What is uncertain is whether businesses will aggressively address the social challenges that directly affect them or whether they will be reactive, waiting until government regulation reins them in. Also uncertain is whether societies’ expectations for business will continue to increase in the next decade.

This report argues that business has the opportunity to create sustainable value for shareholders if they engage strategically in solving social problems by looking ahead at the issues that will affect their companies, identifying the areas for engagement, and proactively affecting the outcome.


In the report, Mike Duke, Wal-Mart’s chief executive, looks to the future.

“More will be expected from market leaders and globally successful companies, and those companies who are most involved will be most successful, creating an upward spiral,” he says.

The private sector, in comparison to other sectors, is able to move quickly and constantly innovate, drawing upon all the resources of the firm. By applying the same capitalistic models that business successfully employs in its core business operations toward solving social challenges, business can maximize profit and social impact.

The key for business leaders is to strategically choose to act on issues that are linked to the future success of their business, and that they are uniquely qualified to affect the outcome, and to refrain from getting involved in areas where they can’t be effective.

Corporate giving is a smaller percentage of overall giving than one might think. According to Giving USA, corporations account for only 4 percent of overall philanthropy in the United States in a given year, a total of $14.1-billion in 2009.


This includes both cash and noncash giving, in the form of product donation, pro bono service, and other noncash donations recorded at fair-market value. However, the impact of a company’s social involvement can be much more powerful than individual donations or check writing.

Consider the partnership between the Charles Schwab Foundation and Boys and Girls Clubs of America, a recipient of CECP’s Excellence Award in Corporate Philanthropy. Schwab not only provides scholarships to underserved BGCA teenagers but it also drew upon the core competencies of the firm to craft a financial-literacy program so that the teenagers would be equipped in matters of personal finance and productive members of society who may become consumers of Schwab’s services in the future.

Eli Lilly and Company, understanding that the problem of multi-drug-resistant tuberculosis was too large to tackle alone, formed the MDR-TB Partnership, a public-private affiliation of 22 organizations dedicated to eradicating the disease.

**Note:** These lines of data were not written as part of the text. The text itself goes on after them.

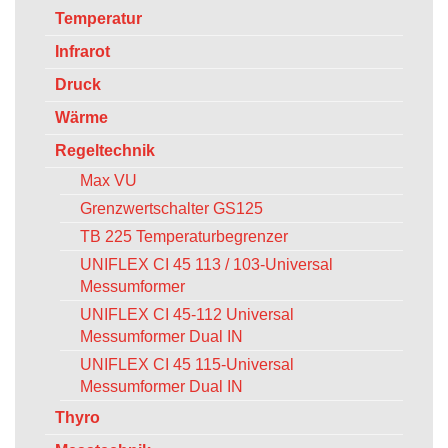
Temperatur
Infrarot
Druck
Wärme
Regeltechnik
Max VU
Grenzwertschalter GS125
TB 225 Temperaturbegrenzer
UNIFLEX CI 45 113 / 103-Universal
Messumformer
UNIFLEX CI 45-112 Universal
Messumformer Dual IN
UNIFLEX CI 45 115-Universal
Messumformer Dual IN
Thyro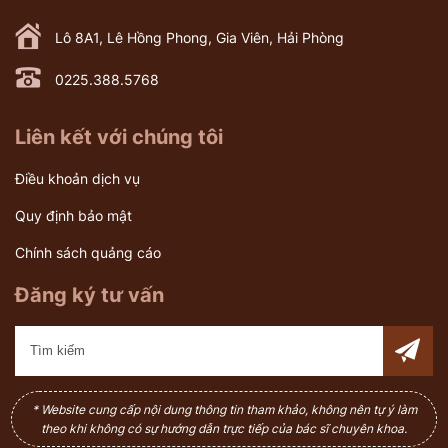
Lô 8A1, Lê Hồng Phong, Gia Viên, Hải Phòng
0225.388.5768
Liên kết với chúng tôi
Điều khoản dịch vụ
Quy định bảo mật
Chính sách quảng cáo
Đăng ký tư vấn
* Website cung cấp nội dung thông tin tham khảo, không nên tự ý làm
theo khi không có sự hướng dẫn trực tiếp của bác sĩ chuyên khoa.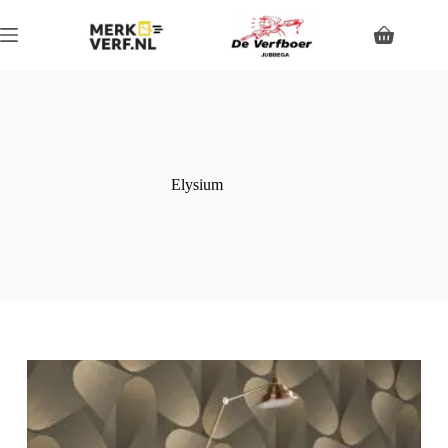
Elysium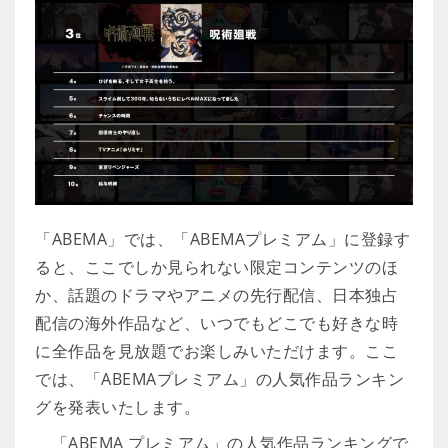
「ABEMA」では、「ABEMAプレミアム」に登録す
ると、ここでしか見られない限定コンテンツのほ
か、話題のドラマやアニメの先行配信、日本独占
配信の海外作品など、いつでもどこでも好きな時
に全作品を見放題でお楽しみいただけます。ここ
では、「ABEMAプレミアム」の人気作品ランキン
グを発表いたします。
「ABEMA プレミアム」の人気作品ランキングで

Together with the global nonprofit group Partners in Health, also a recipient of CECP’s Excellence Award, Eli Lilly has provided training and medicines to local health providers in post-Soviet Russia to address a deadly MDR-TB outbreak. They have succeeded in reducing treatment default rates from 29 percent in 2001 to less than 11 percent today. This outreach would not have been possible for Lilly without the distribution channels available to the nonprofit group Partners in Health.

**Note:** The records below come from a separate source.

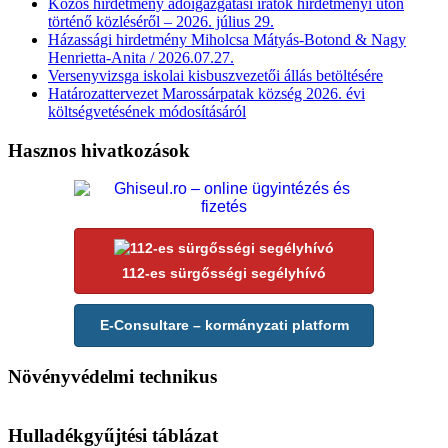
Közös hirdetmény adóigazgatási iratok hirdetményi úton
történő közléséről – 2026. július 29.
Házassági hirdetmény Miholcsa Mátyás-Botond & Nagy
Henrietta-Anita / 2026.07.27.
Versenyvizsga iskolai kisbuszvezetői állás betöltésére
Határozattervezet Marossárpatak község 2026. évi
költségvetésének módosításáról
Hasznos hivatkozások
112-es sürgősségi segélyhívó
E-Consultare – kormányzati platform
Növényvédelmi technikus
Hulladékgyűjtési táblázat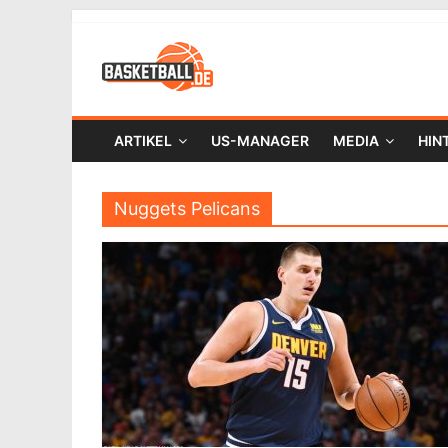
ARTIKEL
US-MANAGER
MEDIA
HIN
Nuggets Pelicans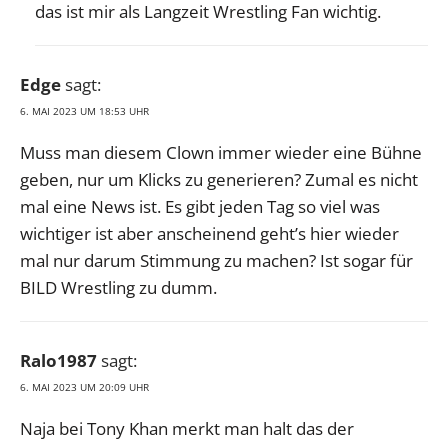
das ist mir als Langzeit Wrestling Fan wichtig.
Edge
sagt:
6. MAI 2023 UM 18:53 UHR
Muss man diesem Clown immer wieder eine Bühne
geben, nur um Klicks zu generieren? Zumal es nicht
mal eine News ist. Es gibt jeden Tag so viel was
wichtiger ist aber anscheinend geht’s hier wieder
mal nur darum Stimmung zu machen? Ist sogar für
BILD Wrestling zu dumm.
Ralo1987
sagt:
6. MAI 2023 UM 20:09 UHR
Naja bei Tony Khan merkt man halt das der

The partnerships are sustainable because of the relevance to the company’s the core business, drawing upon the companies’ unique resources and expertise in support of long-term business value.


As Peter Brabeck-Letmathe, chairman of Nestlé S.A. said at a CECP CEO Conference in London in May 2010, “Companies should take a leadership role on issues where they can create shared value, value for both the shareholder and society at large.”

This type of engagement requires taking a long-term view of the profitability of the company, rather than focusing solely on the short-term.

When done effectively, companies can both achieve sustainable business success and move the needle on solving some of the most pressing social challenges of today and tomorrow.

This proactive engagement is no longer optional for today’s businesses. To avoid a vicious circle of regulation and mistrust in business, it is imperative that companies become part of the solution, because now more than ever, the health of society and that of business are inextricably linked.